### PROBLEM
What you produce should be every line from the data that includes "CROSS".

[Saved entries]
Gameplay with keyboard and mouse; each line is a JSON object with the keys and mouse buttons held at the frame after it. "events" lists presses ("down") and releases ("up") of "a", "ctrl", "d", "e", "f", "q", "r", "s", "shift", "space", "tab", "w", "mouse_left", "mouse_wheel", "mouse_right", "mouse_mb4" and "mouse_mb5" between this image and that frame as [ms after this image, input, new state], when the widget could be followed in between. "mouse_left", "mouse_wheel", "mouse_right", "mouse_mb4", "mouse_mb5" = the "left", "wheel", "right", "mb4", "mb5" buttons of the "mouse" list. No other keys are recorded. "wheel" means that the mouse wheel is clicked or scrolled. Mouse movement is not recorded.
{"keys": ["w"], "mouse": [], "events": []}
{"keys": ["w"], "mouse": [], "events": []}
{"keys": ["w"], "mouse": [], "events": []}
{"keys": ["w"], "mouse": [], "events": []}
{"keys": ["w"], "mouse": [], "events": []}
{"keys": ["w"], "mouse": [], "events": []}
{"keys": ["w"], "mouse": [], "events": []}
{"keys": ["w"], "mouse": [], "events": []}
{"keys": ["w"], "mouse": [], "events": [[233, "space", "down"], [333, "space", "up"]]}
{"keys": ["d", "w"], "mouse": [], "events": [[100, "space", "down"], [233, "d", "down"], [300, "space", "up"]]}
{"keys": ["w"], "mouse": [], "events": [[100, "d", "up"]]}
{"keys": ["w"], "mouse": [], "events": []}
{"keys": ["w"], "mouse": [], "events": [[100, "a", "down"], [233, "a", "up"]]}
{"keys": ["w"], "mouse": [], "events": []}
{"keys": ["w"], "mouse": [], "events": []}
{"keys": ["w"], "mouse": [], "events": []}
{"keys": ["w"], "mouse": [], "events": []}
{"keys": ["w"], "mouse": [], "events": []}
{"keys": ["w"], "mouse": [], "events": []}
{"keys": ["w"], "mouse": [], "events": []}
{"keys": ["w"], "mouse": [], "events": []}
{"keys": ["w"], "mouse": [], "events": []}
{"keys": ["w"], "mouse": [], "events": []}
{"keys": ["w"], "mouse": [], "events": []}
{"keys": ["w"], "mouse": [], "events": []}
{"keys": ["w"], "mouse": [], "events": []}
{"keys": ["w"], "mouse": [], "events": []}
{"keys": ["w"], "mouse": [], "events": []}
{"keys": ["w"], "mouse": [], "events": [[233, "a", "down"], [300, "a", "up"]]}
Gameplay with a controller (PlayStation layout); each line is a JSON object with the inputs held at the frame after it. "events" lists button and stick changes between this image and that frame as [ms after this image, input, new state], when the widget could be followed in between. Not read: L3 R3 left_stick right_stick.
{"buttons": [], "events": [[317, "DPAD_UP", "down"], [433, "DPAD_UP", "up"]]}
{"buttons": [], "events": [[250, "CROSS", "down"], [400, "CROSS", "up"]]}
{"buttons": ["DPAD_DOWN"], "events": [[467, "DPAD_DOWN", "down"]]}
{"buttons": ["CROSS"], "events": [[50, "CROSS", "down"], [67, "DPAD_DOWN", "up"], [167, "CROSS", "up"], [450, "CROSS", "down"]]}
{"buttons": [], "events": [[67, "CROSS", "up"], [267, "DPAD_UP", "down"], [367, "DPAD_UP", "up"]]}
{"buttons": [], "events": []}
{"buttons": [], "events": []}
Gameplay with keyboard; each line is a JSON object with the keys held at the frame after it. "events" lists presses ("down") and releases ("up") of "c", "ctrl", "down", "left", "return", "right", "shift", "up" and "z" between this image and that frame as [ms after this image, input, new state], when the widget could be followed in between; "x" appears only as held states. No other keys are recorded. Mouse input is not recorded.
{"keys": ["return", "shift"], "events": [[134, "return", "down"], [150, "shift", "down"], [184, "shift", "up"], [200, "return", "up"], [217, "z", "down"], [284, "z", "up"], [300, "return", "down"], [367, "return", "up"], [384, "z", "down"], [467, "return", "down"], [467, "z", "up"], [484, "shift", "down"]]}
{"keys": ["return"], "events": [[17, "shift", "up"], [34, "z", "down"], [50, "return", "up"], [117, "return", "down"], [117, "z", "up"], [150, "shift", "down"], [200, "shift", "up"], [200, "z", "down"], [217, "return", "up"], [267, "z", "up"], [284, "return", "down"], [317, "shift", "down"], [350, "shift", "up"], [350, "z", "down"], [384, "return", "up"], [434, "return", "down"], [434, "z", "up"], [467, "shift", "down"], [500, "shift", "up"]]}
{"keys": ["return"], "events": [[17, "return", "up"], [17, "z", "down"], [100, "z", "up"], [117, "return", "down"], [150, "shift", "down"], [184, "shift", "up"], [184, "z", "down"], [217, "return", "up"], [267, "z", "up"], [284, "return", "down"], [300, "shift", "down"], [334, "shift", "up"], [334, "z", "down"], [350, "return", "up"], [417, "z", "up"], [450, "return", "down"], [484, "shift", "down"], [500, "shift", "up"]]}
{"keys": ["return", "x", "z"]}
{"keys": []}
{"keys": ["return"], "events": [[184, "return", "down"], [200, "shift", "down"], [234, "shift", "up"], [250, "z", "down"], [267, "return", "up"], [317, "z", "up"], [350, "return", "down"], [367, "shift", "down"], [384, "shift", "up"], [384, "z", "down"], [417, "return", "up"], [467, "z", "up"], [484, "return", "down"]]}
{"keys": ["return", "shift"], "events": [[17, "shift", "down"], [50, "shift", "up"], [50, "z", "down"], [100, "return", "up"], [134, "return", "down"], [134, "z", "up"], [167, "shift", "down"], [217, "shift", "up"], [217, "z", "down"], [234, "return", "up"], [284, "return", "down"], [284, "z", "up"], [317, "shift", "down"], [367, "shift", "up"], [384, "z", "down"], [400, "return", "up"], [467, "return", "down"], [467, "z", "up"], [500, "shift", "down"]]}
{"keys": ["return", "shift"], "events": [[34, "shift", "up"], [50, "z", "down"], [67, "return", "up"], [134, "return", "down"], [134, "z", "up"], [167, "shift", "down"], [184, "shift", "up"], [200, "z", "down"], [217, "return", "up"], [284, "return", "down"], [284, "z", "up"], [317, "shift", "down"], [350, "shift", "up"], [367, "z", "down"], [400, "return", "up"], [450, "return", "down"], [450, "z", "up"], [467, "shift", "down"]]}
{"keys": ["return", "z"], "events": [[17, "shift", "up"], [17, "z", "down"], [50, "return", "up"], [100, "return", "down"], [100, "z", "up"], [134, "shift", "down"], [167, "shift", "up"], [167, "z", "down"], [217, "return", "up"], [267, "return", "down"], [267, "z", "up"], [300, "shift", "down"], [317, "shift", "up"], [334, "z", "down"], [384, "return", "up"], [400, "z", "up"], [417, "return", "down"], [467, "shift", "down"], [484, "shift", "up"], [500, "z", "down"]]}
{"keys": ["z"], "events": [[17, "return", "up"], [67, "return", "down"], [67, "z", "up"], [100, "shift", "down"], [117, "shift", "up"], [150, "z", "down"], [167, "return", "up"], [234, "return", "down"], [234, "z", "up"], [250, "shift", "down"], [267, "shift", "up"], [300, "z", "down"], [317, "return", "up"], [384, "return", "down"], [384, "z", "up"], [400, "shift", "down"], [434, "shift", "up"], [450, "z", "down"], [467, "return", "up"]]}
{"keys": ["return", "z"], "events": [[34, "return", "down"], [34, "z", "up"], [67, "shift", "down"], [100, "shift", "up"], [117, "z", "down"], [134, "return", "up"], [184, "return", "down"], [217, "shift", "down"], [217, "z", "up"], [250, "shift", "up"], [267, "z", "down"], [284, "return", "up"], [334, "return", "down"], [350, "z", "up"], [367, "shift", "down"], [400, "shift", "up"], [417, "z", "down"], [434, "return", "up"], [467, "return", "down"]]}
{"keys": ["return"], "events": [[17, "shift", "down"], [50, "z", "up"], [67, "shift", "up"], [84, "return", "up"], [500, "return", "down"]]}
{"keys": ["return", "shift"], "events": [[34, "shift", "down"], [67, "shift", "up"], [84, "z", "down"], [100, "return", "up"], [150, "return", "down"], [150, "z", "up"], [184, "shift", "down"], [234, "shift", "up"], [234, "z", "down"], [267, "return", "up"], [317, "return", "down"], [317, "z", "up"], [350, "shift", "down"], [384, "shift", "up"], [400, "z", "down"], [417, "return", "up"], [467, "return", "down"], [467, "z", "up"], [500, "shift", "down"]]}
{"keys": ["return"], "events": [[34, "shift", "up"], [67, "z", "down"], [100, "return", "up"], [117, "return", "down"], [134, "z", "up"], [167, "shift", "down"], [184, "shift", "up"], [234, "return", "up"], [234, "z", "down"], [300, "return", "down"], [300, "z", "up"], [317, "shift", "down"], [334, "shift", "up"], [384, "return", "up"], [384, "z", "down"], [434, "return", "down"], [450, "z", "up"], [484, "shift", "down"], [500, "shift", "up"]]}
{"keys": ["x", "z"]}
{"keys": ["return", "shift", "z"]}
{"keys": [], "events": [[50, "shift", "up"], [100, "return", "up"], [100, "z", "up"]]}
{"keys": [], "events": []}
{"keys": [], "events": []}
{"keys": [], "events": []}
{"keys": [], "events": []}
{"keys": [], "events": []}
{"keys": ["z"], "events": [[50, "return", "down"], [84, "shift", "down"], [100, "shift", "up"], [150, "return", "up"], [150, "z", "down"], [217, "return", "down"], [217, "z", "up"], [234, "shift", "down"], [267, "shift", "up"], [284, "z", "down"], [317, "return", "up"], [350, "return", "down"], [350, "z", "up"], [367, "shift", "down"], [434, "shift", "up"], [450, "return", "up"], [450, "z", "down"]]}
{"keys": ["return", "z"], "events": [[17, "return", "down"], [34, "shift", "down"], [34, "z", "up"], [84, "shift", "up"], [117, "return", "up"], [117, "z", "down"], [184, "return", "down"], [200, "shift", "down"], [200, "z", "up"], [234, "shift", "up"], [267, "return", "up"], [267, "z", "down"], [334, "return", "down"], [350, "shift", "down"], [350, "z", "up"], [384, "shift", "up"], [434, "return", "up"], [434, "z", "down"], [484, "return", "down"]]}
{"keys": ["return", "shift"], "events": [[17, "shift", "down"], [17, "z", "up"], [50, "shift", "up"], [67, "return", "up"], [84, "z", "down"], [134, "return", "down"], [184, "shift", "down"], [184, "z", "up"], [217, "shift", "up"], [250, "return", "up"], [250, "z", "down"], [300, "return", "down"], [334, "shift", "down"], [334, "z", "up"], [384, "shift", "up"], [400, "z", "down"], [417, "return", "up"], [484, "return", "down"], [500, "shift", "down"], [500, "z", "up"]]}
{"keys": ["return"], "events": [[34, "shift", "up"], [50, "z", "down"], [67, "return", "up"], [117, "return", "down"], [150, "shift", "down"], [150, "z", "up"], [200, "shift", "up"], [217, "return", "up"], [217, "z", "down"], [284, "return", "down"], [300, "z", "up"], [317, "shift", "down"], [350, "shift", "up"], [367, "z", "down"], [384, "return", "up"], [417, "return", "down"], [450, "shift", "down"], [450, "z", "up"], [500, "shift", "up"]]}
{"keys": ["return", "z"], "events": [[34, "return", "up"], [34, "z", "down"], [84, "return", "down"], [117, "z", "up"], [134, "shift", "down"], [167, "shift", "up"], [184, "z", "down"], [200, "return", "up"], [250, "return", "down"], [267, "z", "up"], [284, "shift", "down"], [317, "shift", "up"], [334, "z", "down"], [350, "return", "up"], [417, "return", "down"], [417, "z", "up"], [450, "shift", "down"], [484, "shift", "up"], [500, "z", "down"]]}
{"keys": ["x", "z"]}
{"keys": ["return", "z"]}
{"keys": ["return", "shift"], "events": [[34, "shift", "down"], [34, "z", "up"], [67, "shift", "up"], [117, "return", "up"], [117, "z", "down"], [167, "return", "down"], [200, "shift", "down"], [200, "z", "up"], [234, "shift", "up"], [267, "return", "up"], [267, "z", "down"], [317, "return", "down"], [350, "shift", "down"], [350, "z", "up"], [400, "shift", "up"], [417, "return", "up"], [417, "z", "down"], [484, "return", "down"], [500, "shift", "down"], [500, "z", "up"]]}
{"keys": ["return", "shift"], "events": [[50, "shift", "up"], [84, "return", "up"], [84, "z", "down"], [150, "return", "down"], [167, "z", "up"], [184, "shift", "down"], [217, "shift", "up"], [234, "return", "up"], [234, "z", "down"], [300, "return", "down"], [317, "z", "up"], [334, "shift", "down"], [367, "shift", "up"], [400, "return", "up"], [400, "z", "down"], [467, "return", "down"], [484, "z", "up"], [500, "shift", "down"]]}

### ANSWER TO THIS TASK
{"buttons": [], "events": [[250, "CROSS", "down"], [400, "CROSS", "up"]]}
{"buttons": ["CROSS"], "events": [[50, "CROSS", "down"], [67, "DPAD_DOWN", "up"], [167, "CROSS", "up"], [450, "CROSS", "down"]]}
{"buttons": [], "events": [[67, "CROSS", "up"], [267, "DPAD_UP", "down"], [367, "DPAD_UP", "up"]]}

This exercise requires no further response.